Parag Agrawal’s ascension to the top job at social media’s most volatile corporation Twitter Inc. continues the well-established trend of Indian-born CEOs being picked to head major US corporations. A dozen Indians have over the last couple of decades occupied the corner office at well-known US companies including Google, Microsoft, Pepsi, Mastercard, Adobe, Nokia, Mckinsey, and Citibank.
But Corporate America’s growing love for Indians at the top may soon be facing a major challenge from the country of their birth.
The rich pipeline that’s been regularly turning out talented leaders isn’t running dry. Far from it. It is just that there are many more avenues for these Indians to choose from.
Sundar Pichhai, Satya Nadella, Shantanu Narayen, and Arvind Krishna are all fallouts of a dismal chapter in India’s economy, a system that was built to subdue creativity, and talent. They sought to move abroad for further education, and then careers, since the India of the time didn’t give them enough chances to realise their ambitions.
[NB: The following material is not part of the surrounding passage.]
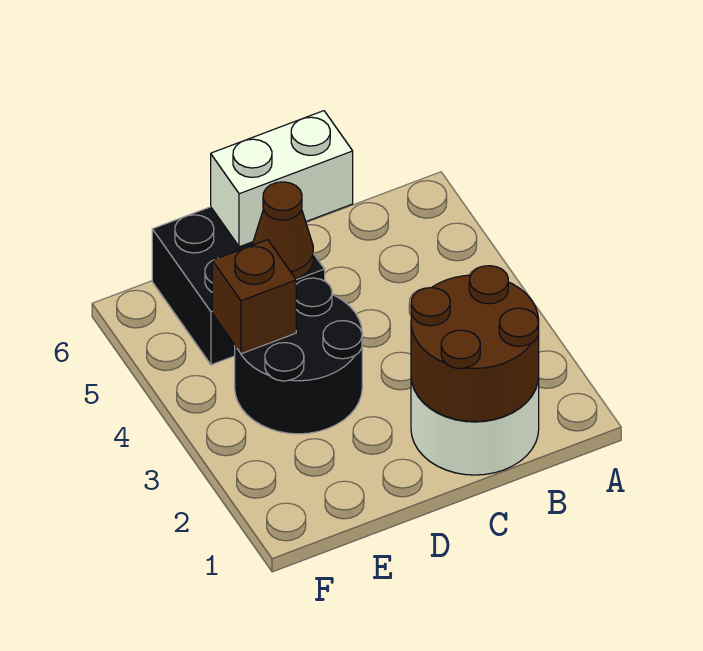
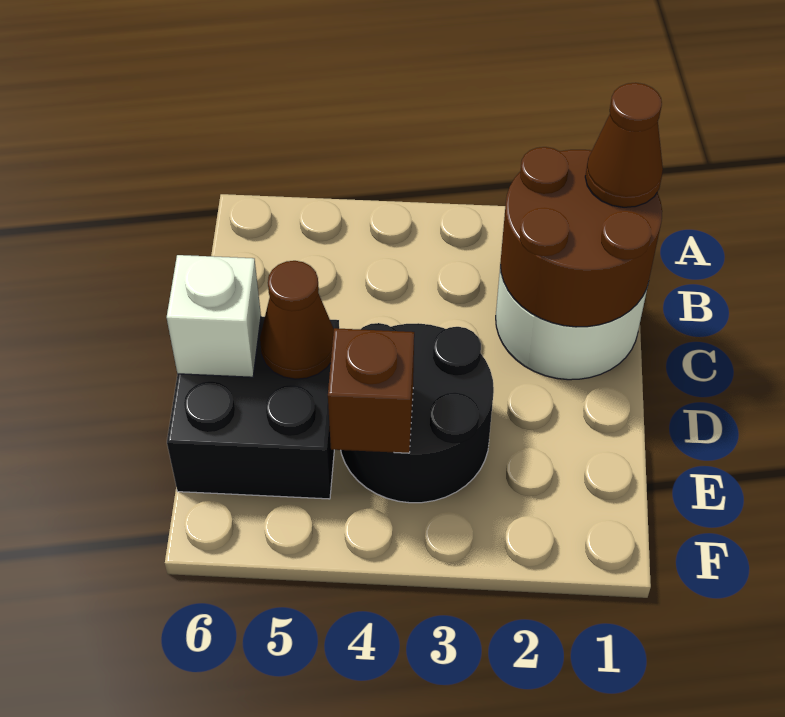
none -> brown 1x1 cone [585,83,663,207]
white 1x2 brick [211,111,353,247] -> white 1x1 brick [167,255,261,377]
Nadella, for instance, moved to the US from India in 1988 for his computer science degree after his bachelor's in electrical engineering. The senior-most among them, IBM’s Krishna did his electrical engineering from the Indian Institute of Technology Kanpur in 1985, which was also around the time that Narayen who heads Adobe left for the US.
The late 1970s and 1980s was the era of government-imposed salary caps when even private companies needed regulatory approval to decide the compensation packages for their executives. Not surprisingly, many bright young Indians left for overseas shores, giving rise to the derisive term ‘brain drain’.
Even before them many Indians who went abroad after an education at the IITs, ended up doing well. Ajit Jain, vice chairman of Berkshire Hathaway’s insurance business, who left in 1972 after his graduation from IIT Kharagpur, and Rakesh Gangwal who left in 1975 after graduating from IIT Kanpur, are perfect examples. Still, despite their early success, recognition in the US was much more difficult at that time. US corporations, weighed down by their own prejudices, and without legal provisions mandating diversity, could barely see beyond the White Caucasian male to lead them. Till the early 1990s, the number of non-white-male CEOs heading Fortune 500 corporations could be counted on the fingers of one hand.
That changed at the turn of the century. Not just Indians, but Asian Americans in general as well as other minority groups such as African Americans and Latinos started finding higher representation at the high tables of corporate America.
Paradoxically this coincided with India’s own rise as an economic power. In this new India, there are no constraints on how much a top executive can earn, and given purchasing power parity many Indian CEOs today earn as much as their counterparts around the world. A career path to the top, therefore, need not necessarily be through a US corporation.
A bigger threat for US recruiters scouting for the next CEO from among Indians, is the burgeoning startup ecosystem in India which is rapidly minting dollar millionaires and billionaires. Zepto, a six-month-old grocery delivery startup, recently raised $60 million at a valuation of $225 million. Significantly, both its two founders Aadit Palicha and Kaivalya Vohra are drop outs from Stanford University, the alma mater of Agrawal.
Indeed, Binny Bansal, Sachin Bansal, Deepinder Goyal, Bhavish Aggarwal, Ankit Bhati, Pranay Chulet, Nitin Kamath, and Amrit Acharya are among the dozens of young Indians that in an earlier era might have been peddling their skills in large MNCs, preferably in the US. That they stayed on, built entrepreneurial success stories, and in some cases cashed out big time, shows how the world is changing with India becoming a land of opportunity. Many of them, in fact, have left lucrative careers to build businesses at home.
It was the same with the Chinese, and before that with the so-called Asian Tigers when young women and men went for an education to the best universities in the US but eventually came back home to build enterprises or take up jobs that, with their economies growing exponentially, were paying as well as those they had left behind.
In addition, the US itself with its preferential treatment of entrepreneurs gives a glide path even for those looking beyond the corporate routine. Check the plethora of Indians associated with the crypto wave to get a sense of where many of the smart Indians are headed.
US corporations may find the next Parag Agrawal a bit more difficult to mine.